Quanto ao interesse monetário, é obvia a necessidade de que, em um processo onde se pleiteie reparação moral, haja o interesse do(s) ofendido(s) em receber a reparação pecuniária resultante de tal pedido, até porque, o interesse de agir é uma das condições da ação; portanto, ainda que exista a altruística função de desestímulo na reparação moral, haverá também o interesse por parte dos que a pleiteiam em receber o valor pretendido. Deve-se salientar, ainda, em contraposição a alguns entendimentos, que não há nenhuma ilegalidade e/ou imoralidade em se receber uma quantia expressiva face à dor ou sofrimento experimentados, pelo simples fato de ser alta esta quantia, até porque, se assim o fosse, o recebimento de uma fortuna como herança seria um enriquecimento ilegal ou imoral, uma vez que tal enriquecimento decorre de um sofrimento, de uma dor, face à perda de um ente querido.

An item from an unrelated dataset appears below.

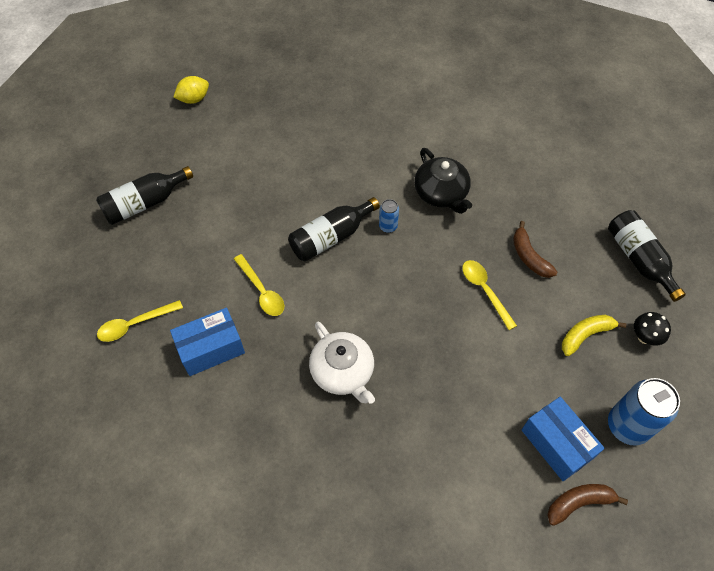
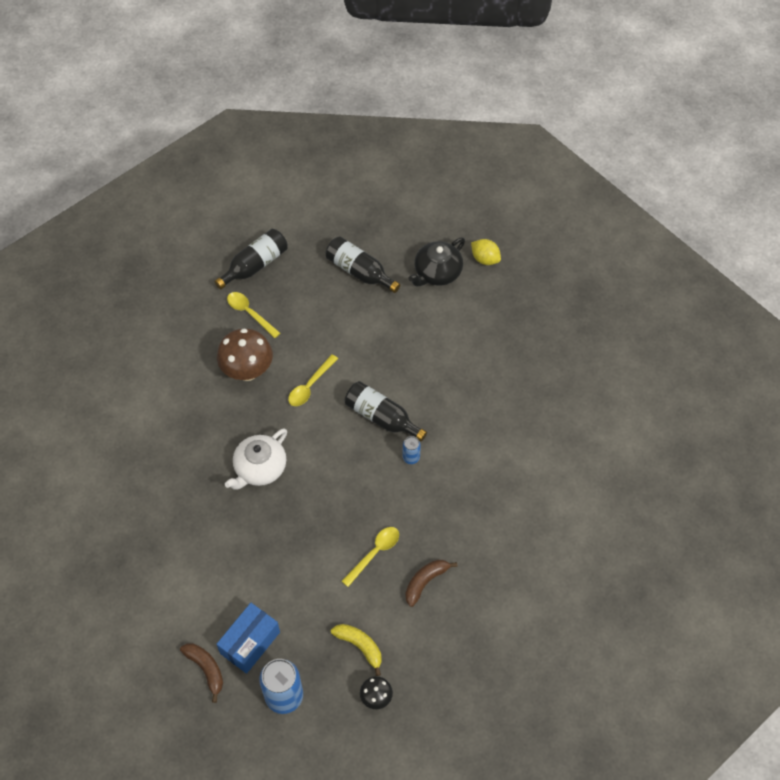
camera: 70 degrees right, 0 degrees up
(211, 349) = (247, 371): blue box -> brown mushroom
(441, 193) = (466, 490): black teapot -> black teapot (437, 272)
(639, 259) = (461, 680): black bottle -> black bottle (255, 265)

Ademais, a função de desestímulo dos danos morais, exaustivamente mencionada (através da boa doutrina), decorre de um dos objetivos fundamentais da norma, sendo, portanto e também, objetivo dos escopos jurídico e social da JURISDIÇÃO. Nesse sentido o brilhante processualista Fredie Didier Júnior, ao tratar de Jurisdição, assim leciona: "O escopo jurídico consiste na atuação da vontade da lei. [...] O escopo social consiste em promover o bem comum, com a pacificação, com justiça, pela eliminação dos conflitos, além de incentivar a consciência dos direitos próprios e o respeito aos alheios. Como forma de expressão de poder do Estado, deve canalizar fins do Estado. Perceba que, aqui, o fim é da jurisdição em si mesma, não das partes, pois ninguém seria ingênuo de afirmar que alguém entra com uma ação condenatória contra outrem por interesses altruístas."[13] (grifamos). Portanto, é obvio que interesses altruístas, como a função punitiva e desestimulante da reparação por danos morais, devem ser objetivo especial da própria Jurisdição. Até porque, o desestímulo do ofensor, na medida em que exerce um papel dissuasivo a novas e outras ofensas semelhantes, exerce também o escopo ou função social a ser visada pela jurisdição.

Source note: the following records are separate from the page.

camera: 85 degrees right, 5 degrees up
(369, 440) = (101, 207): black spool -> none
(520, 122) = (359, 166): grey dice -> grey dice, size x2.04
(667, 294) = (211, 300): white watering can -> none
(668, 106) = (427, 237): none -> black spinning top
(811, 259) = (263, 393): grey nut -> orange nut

4ª - A autorização legal de reparações em cifras expressivas poderia dar azo à corrupção?
Argumentam alguns que a possibilidade de condenações à reparação por danos morais em grandes valores poderia dar azo à tentativa das partes envolvidas no litígio de tentarem influenciar o juiz da causa (práticas odiosas e ilegais, diga-se de passagem), seja prometendo parte dos valores recebidos ou oferecendo quantias para que os valores indenizatórios sejam arbitrados em pequenas montas. Mas, muito ao contrário, o "sistema de alíquotas" apresentado no presente estudo visa também a coibir essa possibilidade de interferência externa na jurisdição, pois o estabelecimento de parâmetros percentuais (jurisprudenciais, doutrinários ou legais) a serem aplicados a título de punição/desestímulo sobre o faturamento anual do(s) ofensor(es) dificultaria a qualquer interessado tentar influir na decisão de uma causa, objetivando uma possível modificação dos valores indenizatórios, fosse para aumentá-los, fosse para diminuí-los.

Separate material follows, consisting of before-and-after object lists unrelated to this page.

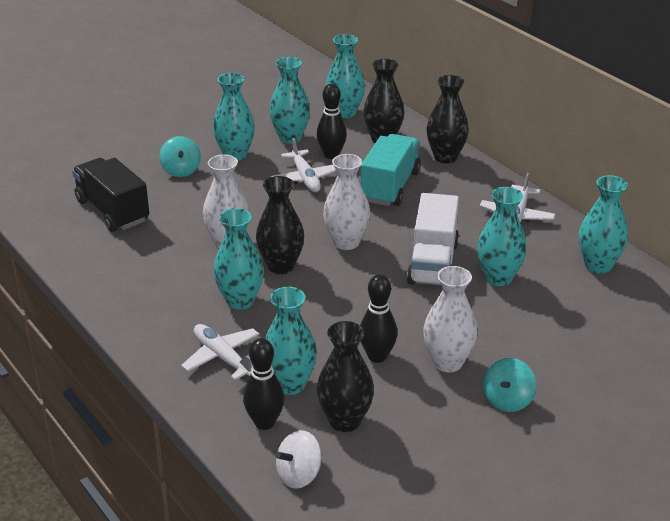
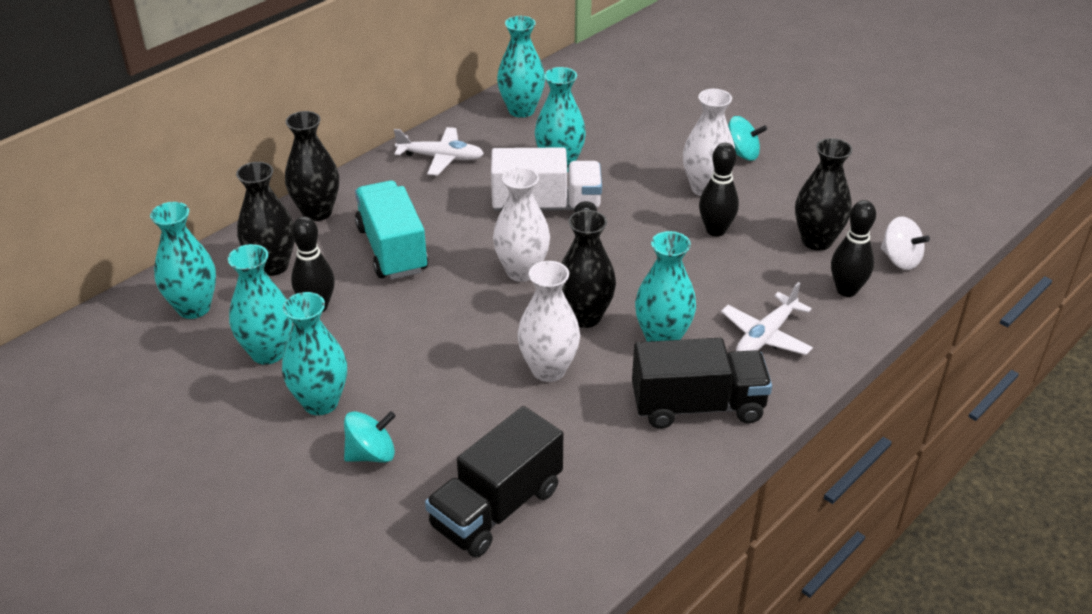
camera: 100 degrees left, 5 degrees up
(159, 306) = (697, 406): none -> black truck
(290, 384) = (784, 281): turquoise vase -> none
(305, 178) = (380, 323): white plane -> none
(390, 186) = (392, 249): turquoise truck -> turquoise truck turned 60 degrees clockwise

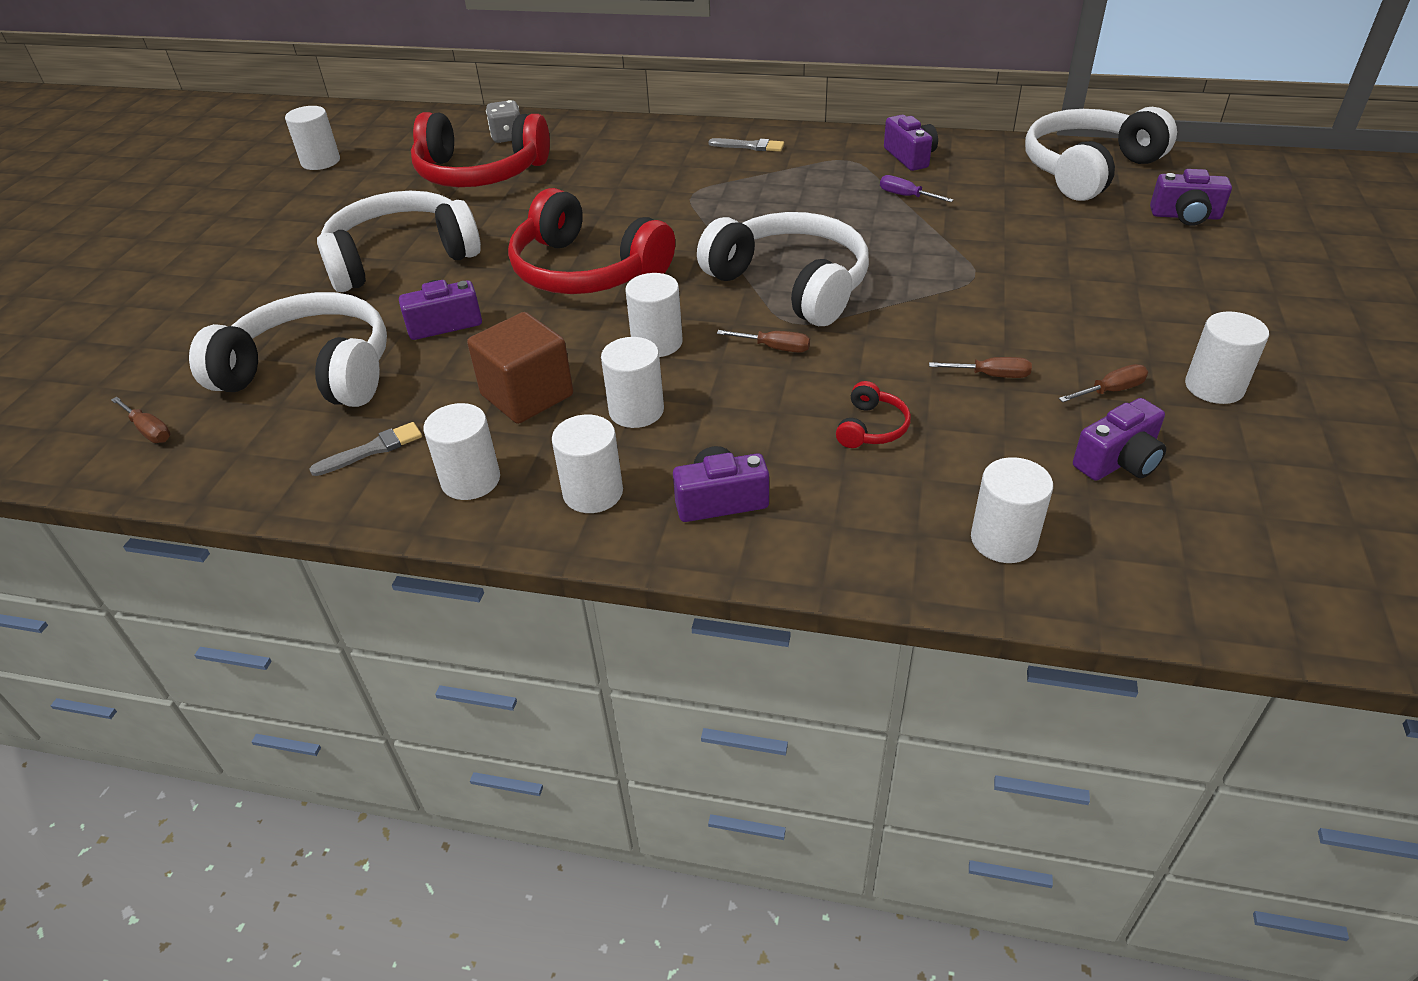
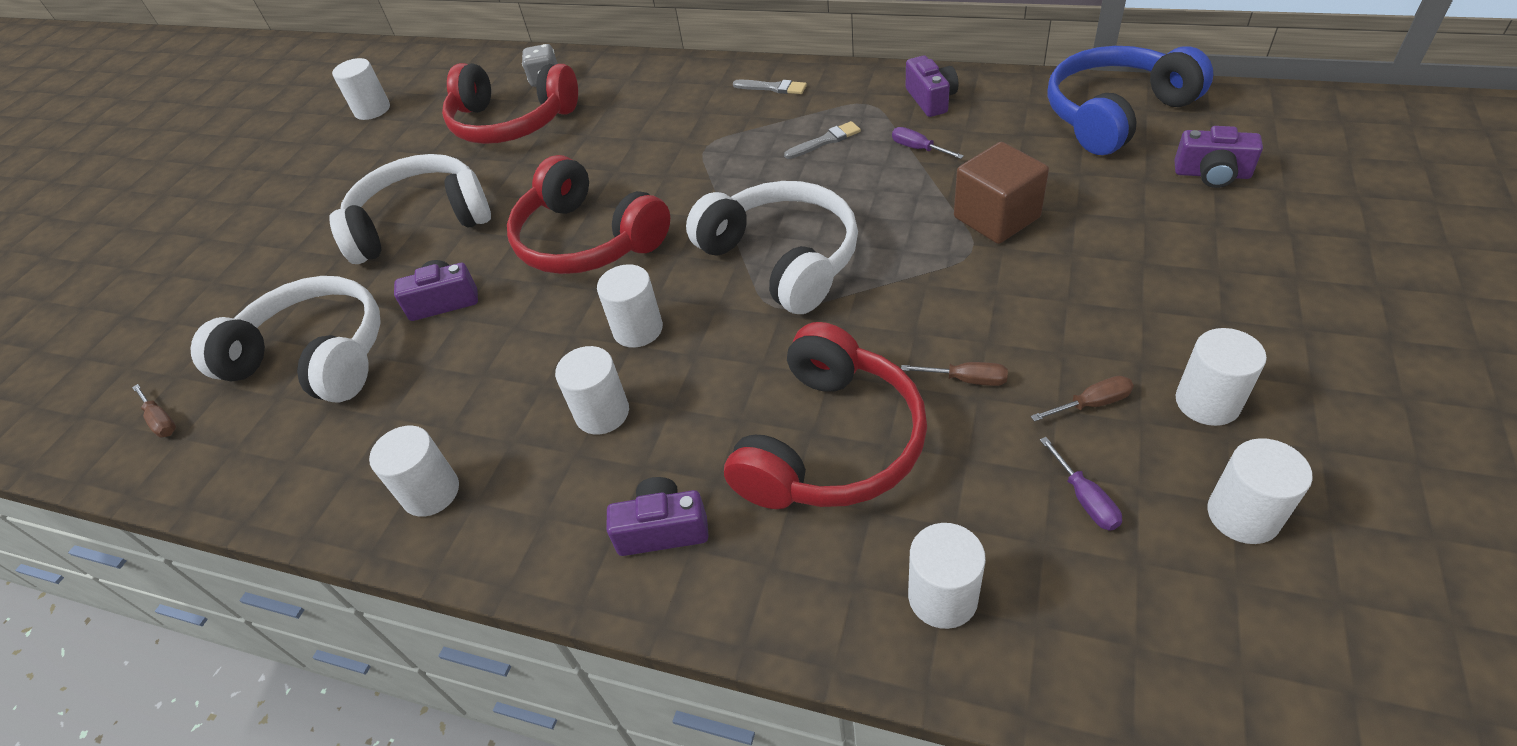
camera: 10 degrees right, 5 degrees up
(372, 449) = (349, 451): grey brush -> grey brush (825, 141)
(527, 395) = (503, 390): brown cube -> brown cube (996, 217)
(593, 492) = (542, 513): white cylinder -> white cylinder (1243, 515)
(774, 348) = (751, 338): brown screwdriver -> none
(871, 427) = (830, 443): red headphones -> red headphones, size x2.43
(1088, 170) = (1115, 114): white headphones -> blue headphones
(1118, 461) = (1084, 498): purple camera -> purple screwdriver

5ª- Qual seria a solução para o caso do direito de regresso de uma empresa condenada a reparar por danos morais, ou seja, o desestímulo/punição pecuniária aplicada à empresa poderia ser totalmente transferido ao funcionário diretamente culpado pela ofensa?
Questão tormentosa é a de que a empresa teria o direito de regresso quanto a um funcionário, cujos atos ofensivos resultariam em reparação por danos morais. Com efeito, há o direito de regresso; todavia, a quantia a ser "ressarcida" à empresa por tal funcionário deverá também obedecer aos critérios de razoabilidade e proporcionalidade em relação ao mesmo, ou seja, se determinada empresa for condenada a reparar uma família por danos morais em virtude da morte de um dos familiares, sob o percentual de 1% sobre o que auferiu no ano (na hipótese de o faturamento anual desta empresa ter sido de R$ 1.000.000,00, a reparação arbitrada seria de R$ 10.000,00 (dez mil reais)), o mesmo percentual deverá ser aplicado para se descobrir o valor correspondente ao que o funcionário diretamente responsável pela ofensa deverá "ressarcir" a empresa. Assim, se esse funcionário receber um salário mensal (bruto) de R$800,00, a soma de um ano dos seus salários, considerando-se o 13º salário, totalizaria R$10.400,00, o que, para o presente exemplo, com o mesmo percentual aplicado (1%), resultaria na quantia de R$ 104,00 (cento e quatro reais) a ser "ressarcida" por esse funcionário à empresa, a título de regresso em relação aos danos morais causados, o que atenderia perfeitamente ao fator de desestímulo visado pela norma, mas ao mesmo tempo também não levaria o referido funcionário à ruína financeira - o que fatalmente viria a acontecer se o direito de regresso da empresa fosse integral em relação ao funcionário.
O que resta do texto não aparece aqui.